For instance, there was a sum paid out of £25,600 for compensation to a prisoner or prisoners at HMP Northumberland.
It doesn’t say what happened to merit this payout. I want to find out. That will be the focus of my Freedom of Information request.
I don’t just want to do this for December. I want to ask about the entire year 2016.
So I downloaded all the files and wrote this code:
jan <- read.csv("noms-jan-2016.csv", stringsAsFactors = FALSE) feb <- read.csv("noms-feb16.csv", stringsAsFactors = FALSE) mar <- read.csv("noms-spend-march-2016.csv", stringsAsFactors = FALSE) apr <- read.csv("noms.csv", stringsAsFactors = FALSE) may <- read.csv("noms-may16.csv", stringsAsFactors = FALSE) jun <- read.csv("noms-jun16.csv", stringsAsFactors = FALSE) jul <- read.csv("noms-jul-2016.csv", stringsAsFactors = FALSE) aug <- read.csv("noms-aug-2016.csv", stringsAsFactors = FALSE) sep <- read.csv("noms-sept-2016 (1).csv", stringsAsFactors = FALSE) oct <- read.csv("noms-spend-october- 2016 (2).csv", stringsAsFactors = FALSE) nov <- read.csv("noms-spend-nov-2016 (1).csv", stringsAsFactors = FALSE) dec <- read.csv("noms-spend-december- 2016.csv", stringsAsFactors = FALSE)

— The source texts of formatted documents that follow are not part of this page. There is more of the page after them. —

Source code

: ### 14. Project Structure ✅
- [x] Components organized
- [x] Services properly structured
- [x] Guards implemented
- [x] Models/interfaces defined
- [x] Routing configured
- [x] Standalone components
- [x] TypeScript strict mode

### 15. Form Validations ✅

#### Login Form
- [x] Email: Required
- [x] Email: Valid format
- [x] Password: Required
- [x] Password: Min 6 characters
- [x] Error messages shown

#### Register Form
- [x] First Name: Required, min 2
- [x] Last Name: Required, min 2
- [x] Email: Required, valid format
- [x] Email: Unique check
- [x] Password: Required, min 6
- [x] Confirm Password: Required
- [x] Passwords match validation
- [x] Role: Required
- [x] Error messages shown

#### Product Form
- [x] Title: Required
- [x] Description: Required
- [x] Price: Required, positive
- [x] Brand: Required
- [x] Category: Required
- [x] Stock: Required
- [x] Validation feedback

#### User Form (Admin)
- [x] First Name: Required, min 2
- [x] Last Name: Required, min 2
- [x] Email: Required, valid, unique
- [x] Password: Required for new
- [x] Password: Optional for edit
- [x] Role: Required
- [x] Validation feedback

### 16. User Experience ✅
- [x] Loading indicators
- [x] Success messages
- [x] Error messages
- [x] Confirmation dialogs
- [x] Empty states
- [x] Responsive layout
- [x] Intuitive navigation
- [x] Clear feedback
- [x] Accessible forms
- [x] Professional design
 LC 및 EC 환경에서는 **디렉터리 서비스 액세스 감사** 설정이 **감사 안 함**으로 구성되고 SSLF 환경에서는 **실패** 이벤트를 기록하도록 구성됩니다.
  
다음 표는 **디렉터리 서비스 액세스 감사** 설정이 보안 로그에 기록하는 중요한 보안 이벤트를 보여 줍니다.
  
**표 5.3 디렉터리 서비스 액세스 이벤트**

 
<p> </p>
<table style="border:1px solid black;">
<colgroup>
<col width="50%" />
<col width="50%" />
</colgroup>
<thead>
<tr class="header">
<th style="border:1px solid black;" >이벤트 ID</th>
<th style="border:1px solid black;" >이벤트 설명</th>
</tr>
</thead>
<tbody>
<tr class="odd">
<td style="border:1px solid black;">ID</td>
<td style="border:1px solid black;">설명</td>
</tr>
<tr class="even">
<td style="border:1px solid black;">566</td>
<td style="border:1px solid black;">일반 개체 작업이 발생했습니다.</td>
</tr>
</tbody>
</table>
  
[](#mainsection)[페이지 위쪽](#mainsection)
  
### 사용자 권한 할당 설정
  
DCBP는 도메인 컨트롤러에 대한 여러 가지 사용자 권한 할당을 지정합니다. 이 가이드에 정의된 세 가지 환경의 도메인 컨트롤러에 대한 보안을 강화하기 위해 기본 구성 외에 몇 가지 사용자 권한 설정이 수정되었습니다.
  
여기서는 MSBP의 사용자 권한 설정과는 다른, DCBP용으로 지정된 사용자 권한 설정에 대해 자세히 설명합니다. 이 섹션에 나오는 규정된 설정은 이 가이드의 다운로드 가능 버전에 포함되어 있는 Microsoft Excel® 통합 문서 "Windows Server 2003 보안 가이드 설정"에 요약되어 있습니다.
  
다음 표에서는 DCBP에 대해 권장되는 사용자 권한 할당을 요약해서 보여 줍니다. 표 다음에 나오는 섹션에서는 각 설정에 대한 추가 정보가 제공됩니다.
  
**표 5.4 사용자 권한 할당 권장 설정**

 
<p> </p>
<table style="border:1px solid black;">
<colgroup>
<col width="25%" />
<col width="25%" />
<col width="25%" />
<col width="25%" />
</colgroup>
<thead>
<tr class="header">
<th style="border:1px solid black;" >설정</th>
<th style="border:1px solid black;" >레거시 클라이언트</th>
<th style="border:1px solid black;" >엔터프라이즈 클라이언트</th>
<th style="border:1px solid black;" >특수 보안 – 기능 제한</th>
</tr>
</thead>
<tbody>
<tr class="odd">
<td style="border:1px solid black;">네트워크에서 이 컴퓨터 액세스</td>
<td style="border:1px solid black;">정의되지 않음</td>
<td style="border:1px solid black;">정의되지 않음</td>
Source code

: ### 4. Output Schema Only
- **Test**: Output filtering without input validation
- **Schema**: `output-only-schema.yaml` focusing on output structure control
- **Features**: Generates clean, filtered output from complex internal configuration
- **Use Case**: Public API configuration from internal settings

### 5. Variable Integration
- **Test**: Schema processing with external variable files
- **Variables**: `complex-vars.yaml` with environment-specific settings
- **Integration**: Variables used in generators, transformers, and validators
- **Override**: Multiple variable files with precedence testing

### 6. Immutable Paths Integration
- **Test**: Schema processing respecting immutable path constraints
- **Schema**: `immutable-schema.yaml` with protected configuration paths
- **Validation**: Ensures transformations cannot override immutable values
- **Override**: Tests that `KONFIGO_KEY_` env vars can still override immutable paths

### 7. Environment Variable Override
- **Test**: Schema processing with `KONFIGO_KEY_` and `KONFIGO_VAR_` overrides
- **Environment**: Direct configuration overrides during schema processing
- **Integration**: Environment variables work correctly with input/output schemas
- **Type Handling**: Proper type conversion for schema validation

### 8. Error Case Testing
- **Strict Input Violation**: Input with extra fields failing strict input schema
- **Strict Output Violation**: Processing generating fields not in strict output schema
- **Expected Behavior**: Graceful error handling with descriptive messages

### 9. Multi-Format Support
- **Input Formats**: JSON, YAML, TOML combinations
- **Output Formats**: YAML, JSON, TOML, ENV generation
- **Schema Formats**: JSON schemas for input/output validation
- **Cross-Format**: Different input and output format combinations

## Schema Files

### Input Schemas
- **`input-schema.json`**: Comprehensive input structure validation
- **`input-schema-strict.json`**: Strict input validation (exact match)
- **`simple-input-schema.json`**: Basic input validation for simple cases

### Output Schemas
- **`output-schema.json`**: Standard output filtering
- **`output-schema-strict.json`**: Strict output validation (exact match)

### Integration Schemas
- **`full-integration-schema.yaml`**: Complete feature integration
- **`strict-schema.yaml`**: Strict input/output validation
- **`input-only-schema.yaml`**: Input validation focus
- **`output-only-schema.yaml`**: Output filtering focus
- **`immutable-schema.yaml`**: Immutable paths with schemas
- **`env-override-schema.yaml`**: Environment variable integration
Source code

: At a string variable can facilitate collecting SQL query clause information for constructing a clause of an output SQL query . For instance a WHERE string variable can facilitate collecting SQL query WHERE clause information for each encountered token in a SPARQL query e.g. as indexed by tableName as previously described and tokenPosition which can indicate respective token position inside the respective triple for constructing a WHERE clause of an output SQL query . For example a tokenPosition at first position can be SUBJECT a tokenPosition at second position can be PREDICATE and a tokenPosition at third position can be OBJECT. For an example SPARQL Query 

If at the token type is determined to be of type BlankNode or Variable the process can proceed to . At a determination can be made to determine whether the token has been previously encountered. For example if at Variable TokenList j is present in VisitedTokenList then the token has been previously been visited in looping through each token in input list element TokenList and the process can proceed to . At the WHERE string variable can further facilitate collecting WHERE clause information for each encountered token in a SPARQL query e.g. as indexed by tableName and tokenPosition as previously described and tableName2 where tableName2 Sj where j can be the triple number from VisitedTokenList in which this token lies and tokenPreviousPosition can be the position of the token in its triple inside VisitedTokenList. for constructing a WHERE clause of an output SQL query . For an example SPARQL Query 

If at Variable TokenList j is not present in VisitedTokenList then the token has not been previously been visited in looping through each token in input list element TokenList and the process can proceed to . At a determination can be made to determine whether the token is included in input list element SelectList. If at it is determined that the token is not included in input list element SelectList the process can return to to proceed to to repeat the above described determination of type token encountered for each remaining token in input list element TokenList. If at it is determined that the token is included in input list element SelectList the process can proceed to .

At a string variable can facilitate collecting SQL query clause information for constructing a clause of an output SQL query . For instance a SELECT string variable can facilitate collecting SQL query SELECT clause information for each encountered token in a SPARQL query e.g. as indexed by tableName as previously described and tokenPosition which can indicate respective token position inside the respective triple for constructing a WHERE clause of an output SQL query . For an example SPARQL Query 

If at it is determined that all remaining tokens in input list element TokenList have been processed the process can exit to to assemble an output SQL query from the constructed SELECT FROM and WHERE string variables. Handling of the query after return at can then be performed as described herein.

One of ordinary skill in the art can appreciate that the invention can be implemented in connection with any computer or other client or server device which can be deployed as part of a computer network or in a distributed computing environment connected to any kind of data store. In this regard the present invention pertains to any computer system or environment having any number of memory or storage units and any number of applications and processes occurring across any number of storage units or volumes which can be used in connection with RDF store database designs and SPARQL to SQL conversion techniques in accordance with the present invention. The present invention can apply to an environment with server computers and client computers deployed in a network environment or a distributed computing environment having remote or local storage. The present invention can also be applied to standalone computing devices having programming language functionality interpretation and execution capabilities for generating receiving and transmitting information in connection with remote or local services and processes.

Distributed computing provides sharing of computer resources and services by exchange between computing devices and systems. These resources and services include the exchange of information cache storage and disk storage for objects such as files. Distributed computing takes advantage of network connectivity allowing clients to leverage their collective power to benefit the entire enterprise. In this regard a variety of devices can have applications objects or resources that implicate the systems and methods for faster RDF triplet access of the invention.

full <- rbind(jan, feb, mar, apr, may, jun, jul, aug, sep, oct, nov, dec)
The rbind function only works if there are an equal number of columns AND the column names are the same. Unfortunately the MoJ spreadsheets have different column names from month to month.
I started with jan and kept using rbind until I ran into trouble. Then I’d go into that month and change the column name to its January equivalent.
For instance in April “System.Transaction.Number” should just be “Transaction.Number”.
We can use names to clear this up:
names(apr)[7] <- "Transaction.Number" #Names here is taking the seventh column in apr and changing it to our string
Once we’re ready we can use rbind.
Now we can look for compensation using grep:
comp <- grep("compensation", full$Description) comp <- full[comp, ]
From here, I printed off a table containing just the compensation rows:
write.table(comp, "compensation.csv")
I could then note down the Transaction IDs of the ones I thought interesting and send a FOI identifying them specifically to the MoJ.
They haven’t got back to me yet. Let’s hope they give me some useful data!